Firstly, I am a Nigerian and my parents are from Ondo town in Ondo State. My mother is partly from Oyo and a descendant of late Alaafin of Oyo, Oba Abiodun Aderounmu. I am from a family of 9 and growing up for me was interesting. I grew up in Lagos where I was born and in Warri where my father was a Staff of United Bank for Africa (UBA) until his retirement as a top official in the Lagos Head Office. I lived a very sheltered and pampered life and had a lot of exposure in the course of which I travelled and met a lot of people in different parts of the world. I belong to different Clubs like Lion Club and all that.

I was born January 23, 1975. I attended International Nursery School, Lagos; Nana Primary School, Warri; Our Lady’s High School, Effunrun and Folashaye Girls Grammar School in Akure. I got into the University of Ilorin in 1993 to read Law but I changed my course to study Performing Arts because that was what I wanted to do. As fate would have it, I did not finish school before going into Music. In 1999, I went back to Ambrose Ali University, Ekpoma, Edo State to study English and was the Vice-President of my Department. I was in my second year going to my third year when I met Atunda Entertainments.

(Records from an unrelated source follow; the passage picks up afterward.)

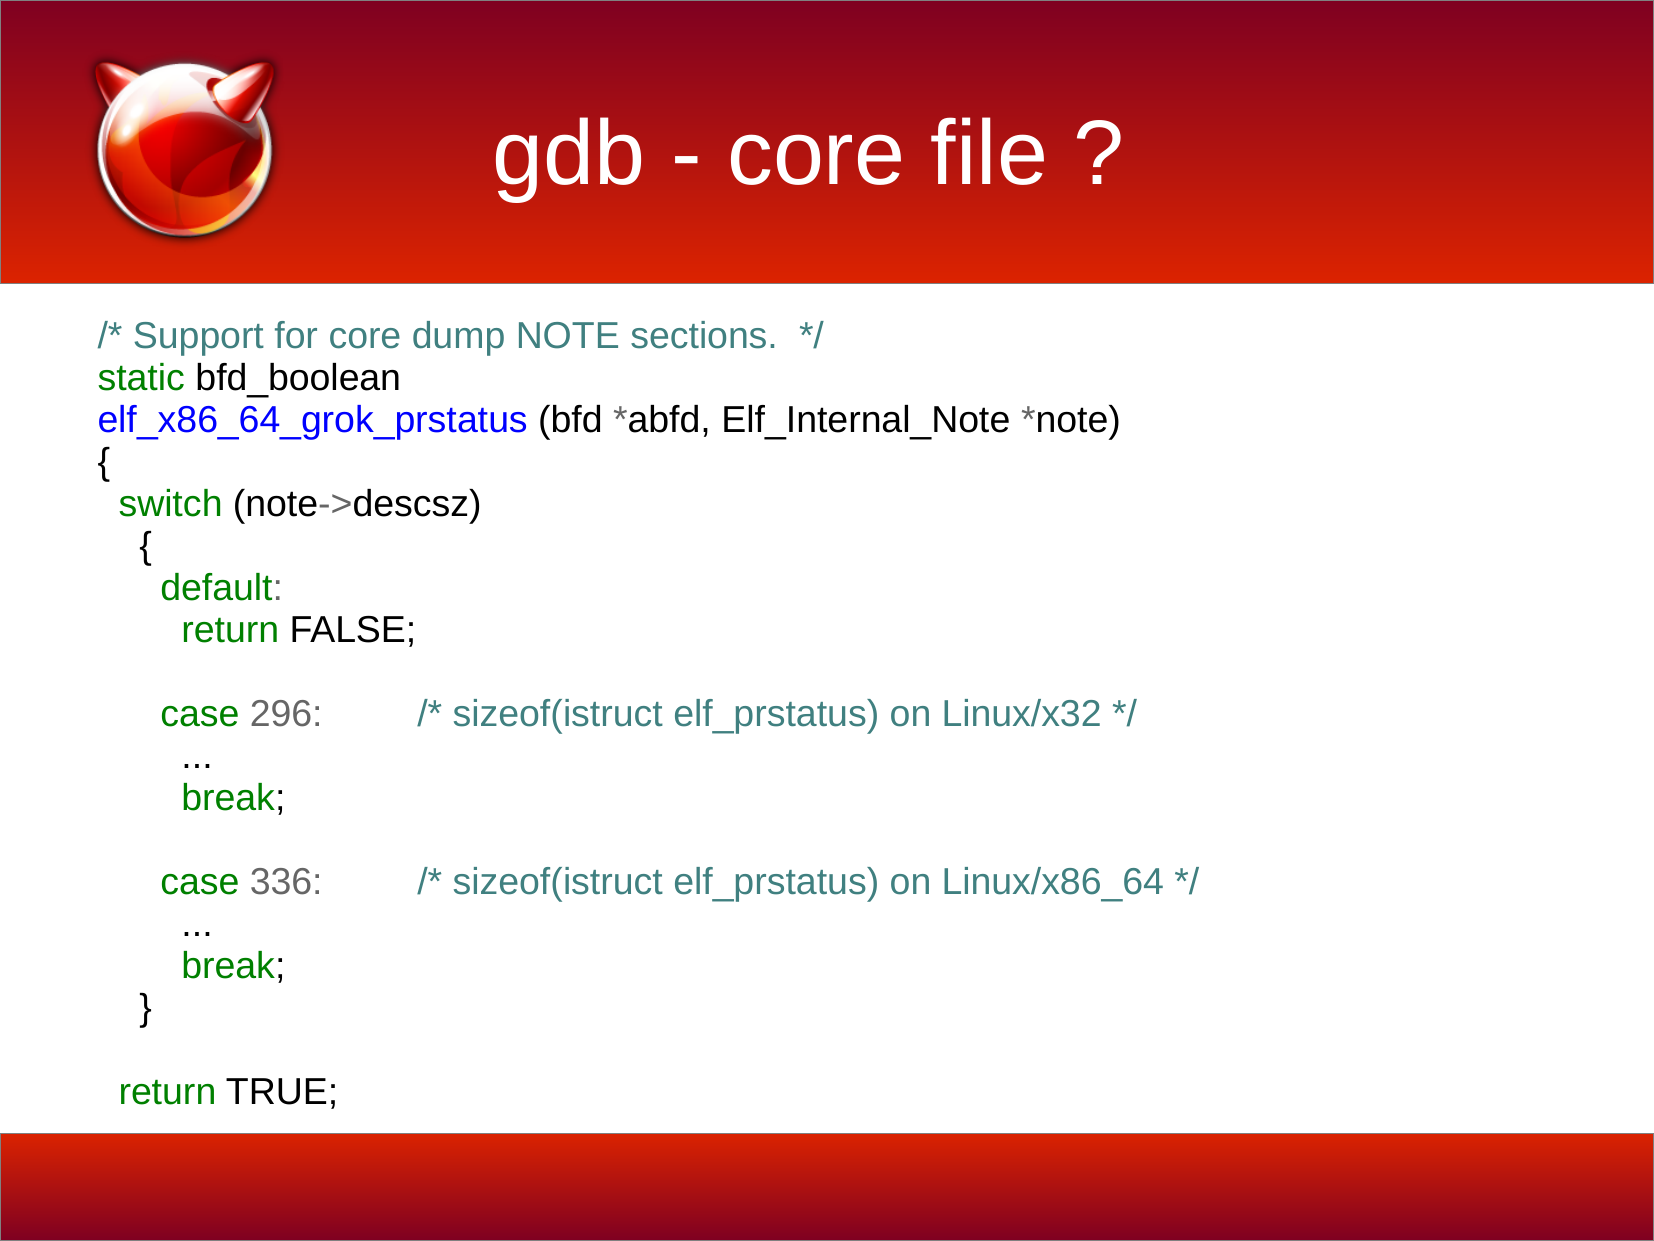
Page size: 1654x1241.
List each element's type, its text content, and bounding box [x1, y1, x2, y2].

title gdb - core file ? [82, 49, 1536, 257]
text_box /* Support for core dump NOTE sections. */ static bfd_boolean elf_x86_64_grok_prstatus (bfd *abfd, Elf_Internal_Note *note) { switch (note->descsz) { default: return FALSE; case 296: /* sizeof(istruct elf_prstatus) on Linux/x32 */ ... break; case 336: /* sizeof(istruct elf_prstatus) on Linux/x86_64 */ ... break; } return TRUE; [82, 307, 1536, 1120]
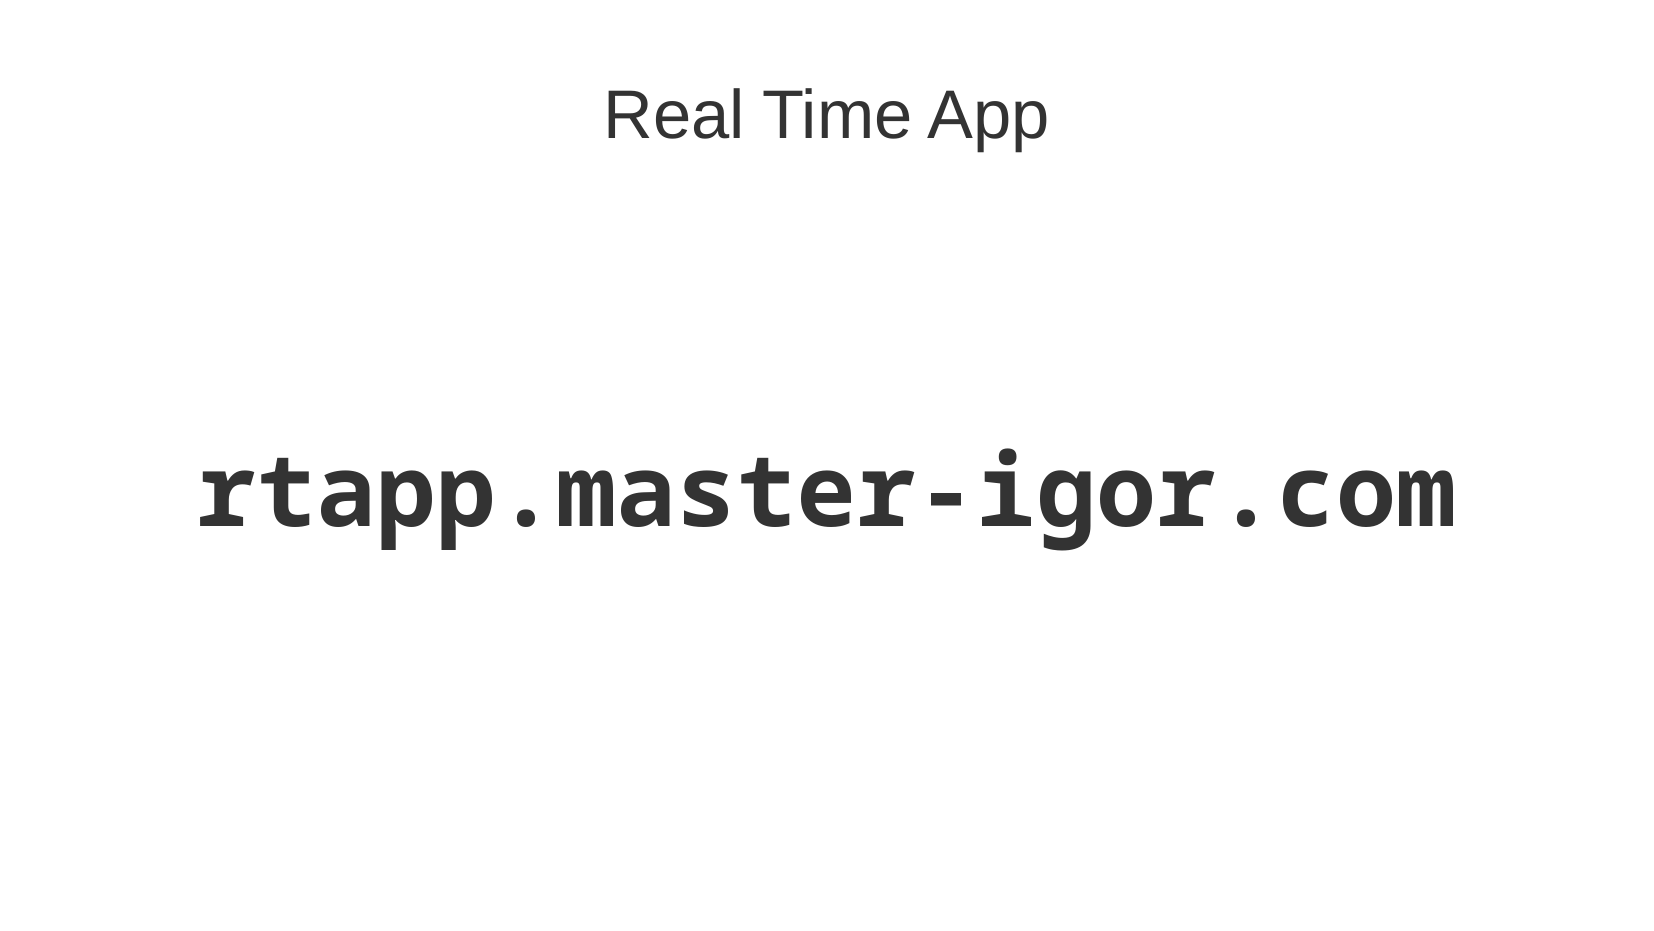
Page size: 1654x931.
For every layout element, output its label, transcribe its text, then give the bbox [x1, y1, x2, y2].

title Real Time App [82, 37, 1571, 193]
subtitle rtapp.master-igor.com [82, 217, 1571, 758]
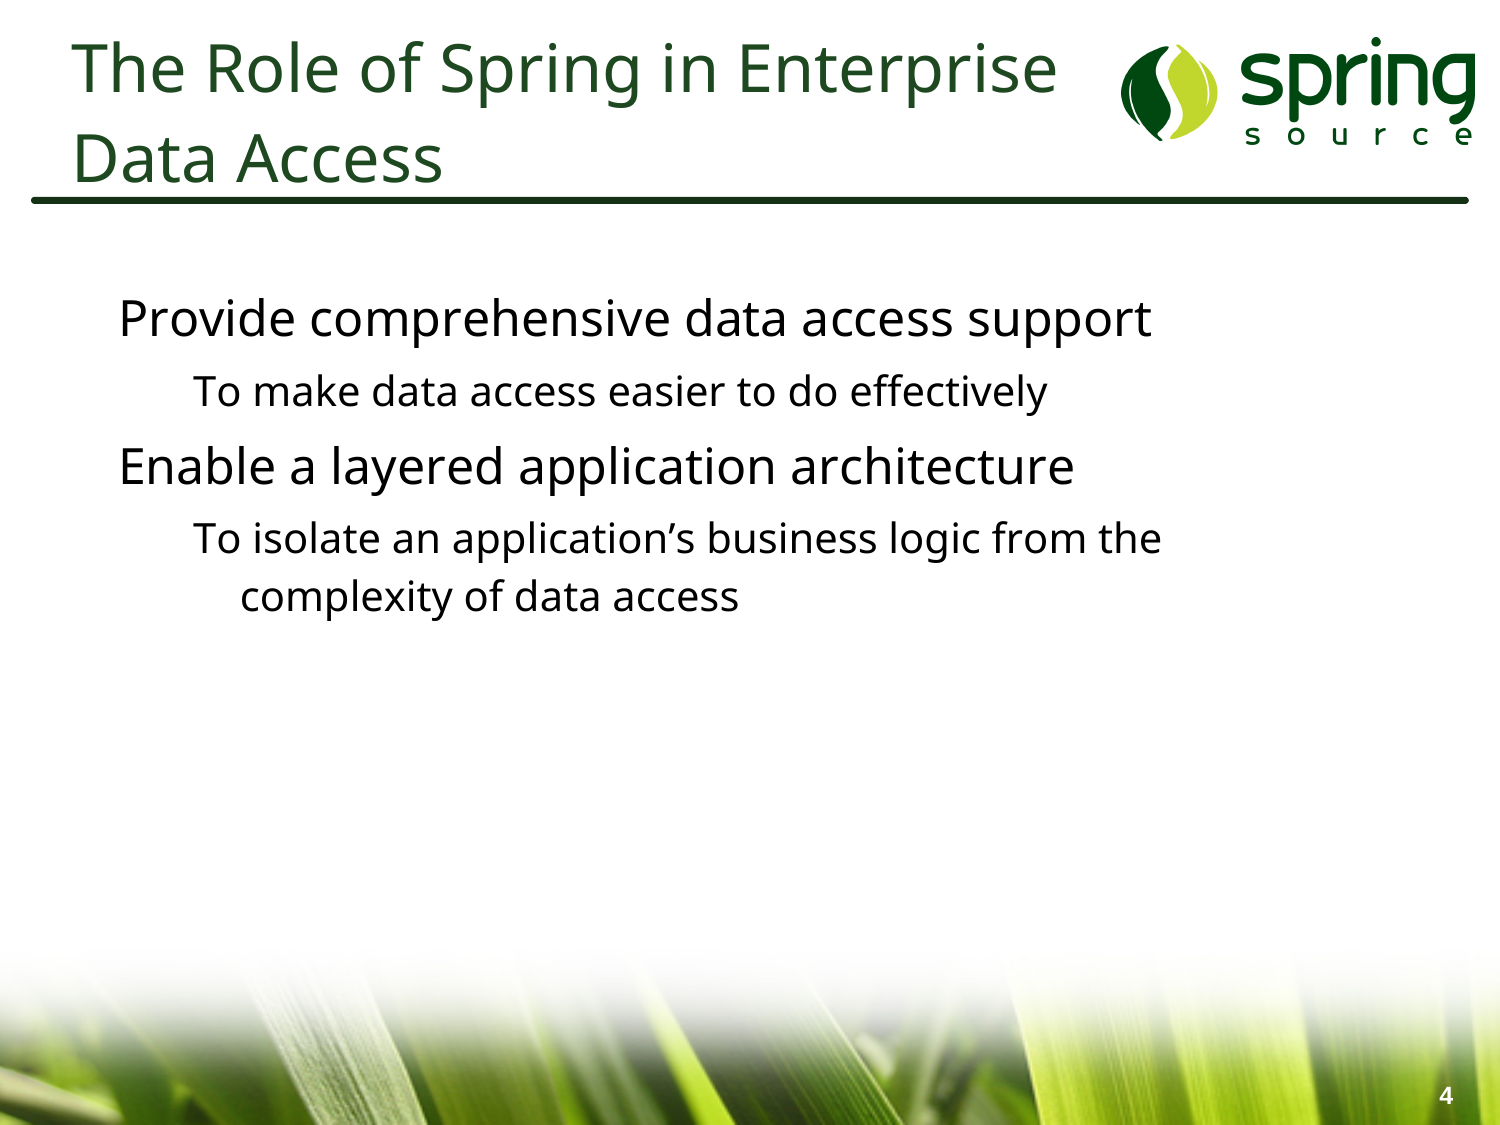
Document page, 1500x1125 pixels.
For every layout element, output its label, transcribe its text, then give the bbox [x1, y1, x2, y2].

picture [0, 944, 1500, 1125]
list Provide comprehensive data access support To make data access easier to do effectively Enable a layered application architecture To isolate an application’s business logic from the complexity of data access [103, 275, 1394, 938]
title The Role of Spring in Enterprise Data Access [56, 13, 1089, 191]
picture [1121, 37, 1475, 145]
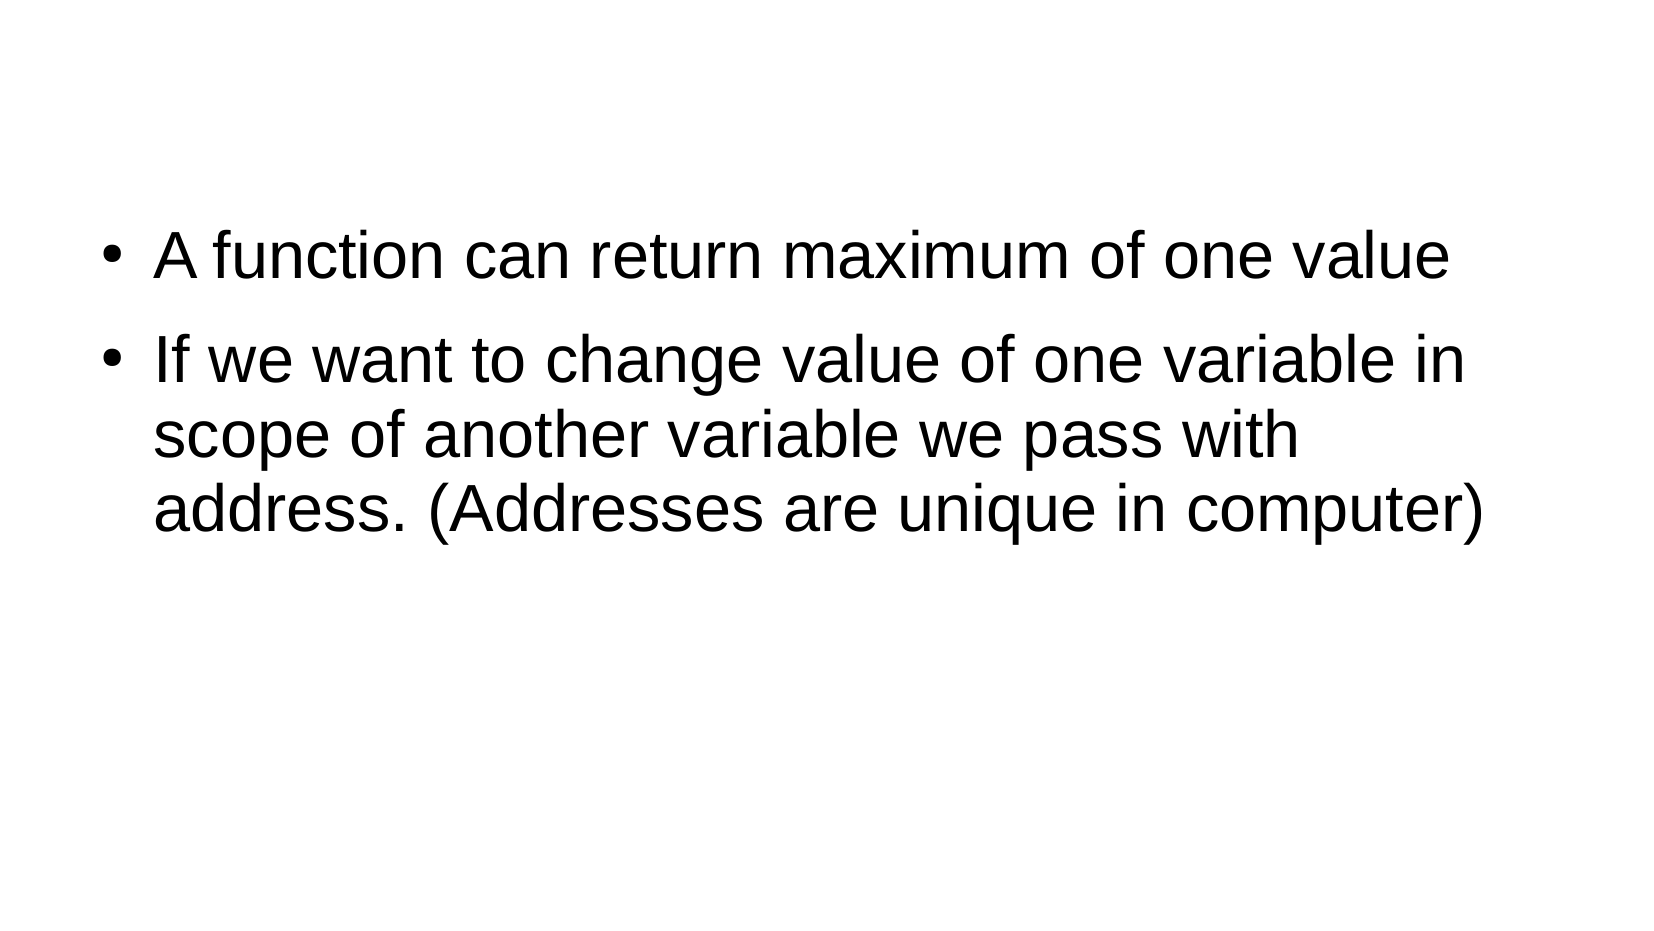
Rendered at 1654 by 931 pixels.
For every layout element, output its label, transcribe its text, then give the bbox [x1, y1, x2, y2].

list A function can return maximum of one value If we want to change value of one variable in scope of another variable we pass with address. (Addresses are unique in computer) [82, 217, 1571, 758]
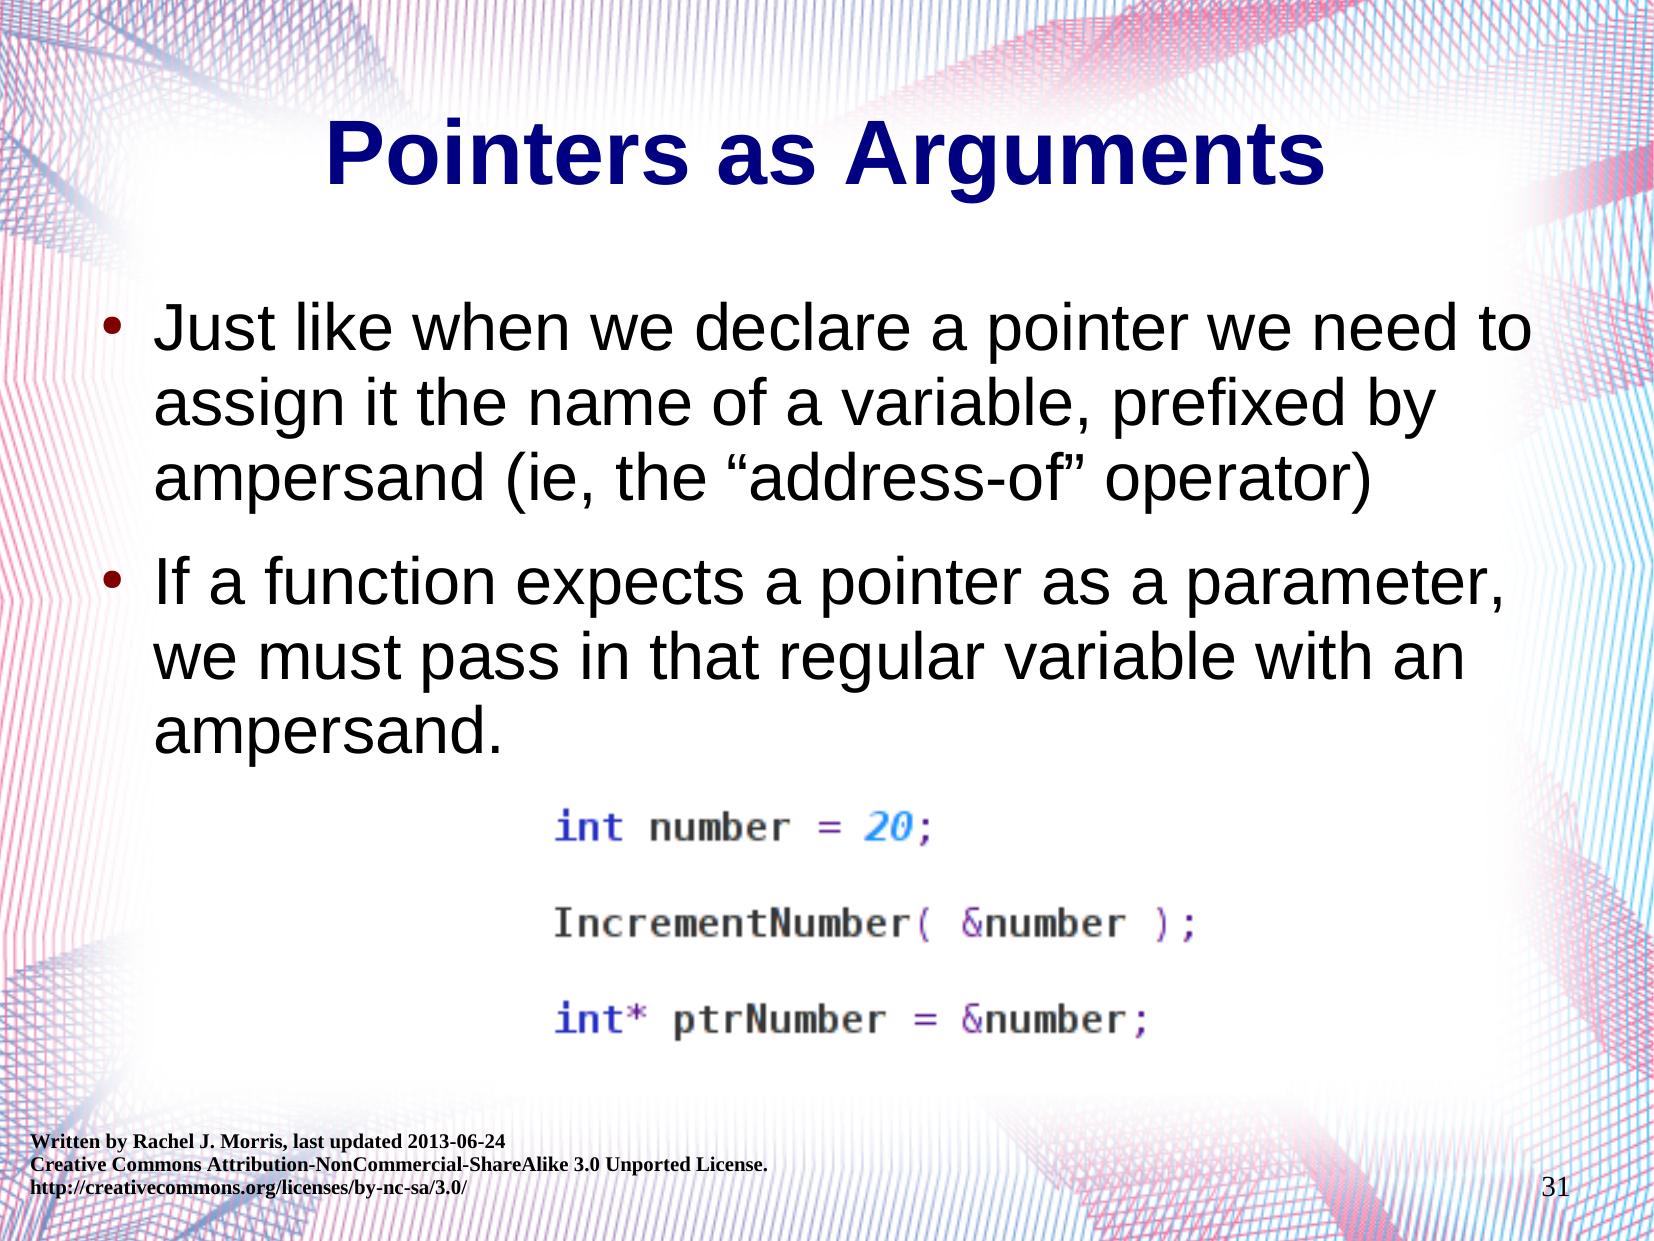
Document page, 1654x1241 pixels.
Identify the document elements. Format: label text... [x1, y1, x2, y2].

I was advised to transfer my studies to the University of Lagos but the issue of the scrapping of Satellite Campuses came up and I had to let go. Later, I registered with a school abroad but it was not easy.

In the process of transforming me from Lolaola into Ara, I had to go into hibernation – I was away from everyone to discover who I am today because Ara was first Tracy, was first ‘Yemoja’, was Lolaola then Ara. I was looking for my identity all through these years.

On the long run, I just told myself, I convinced my family because they believe so much in me – my dad especially that this is what I want to do. Though, my Head of Department would not let me go because I was one of the best students, but I believe education is always there. It is forever but opportunity comes once in a lifetime.

At first, it was not easy. A lot of people said so many things but I am a focused person. I am very happy today for where I am and a blessing to a lot of people.          

Finally what is your name, your real name?

I am Aralola Olamuyiwa but the name I want everybody to know me by is Ara and that is actually my name and I actually want to leave it at that – Ara, the enigma, the first reputable female talking drummer in the world.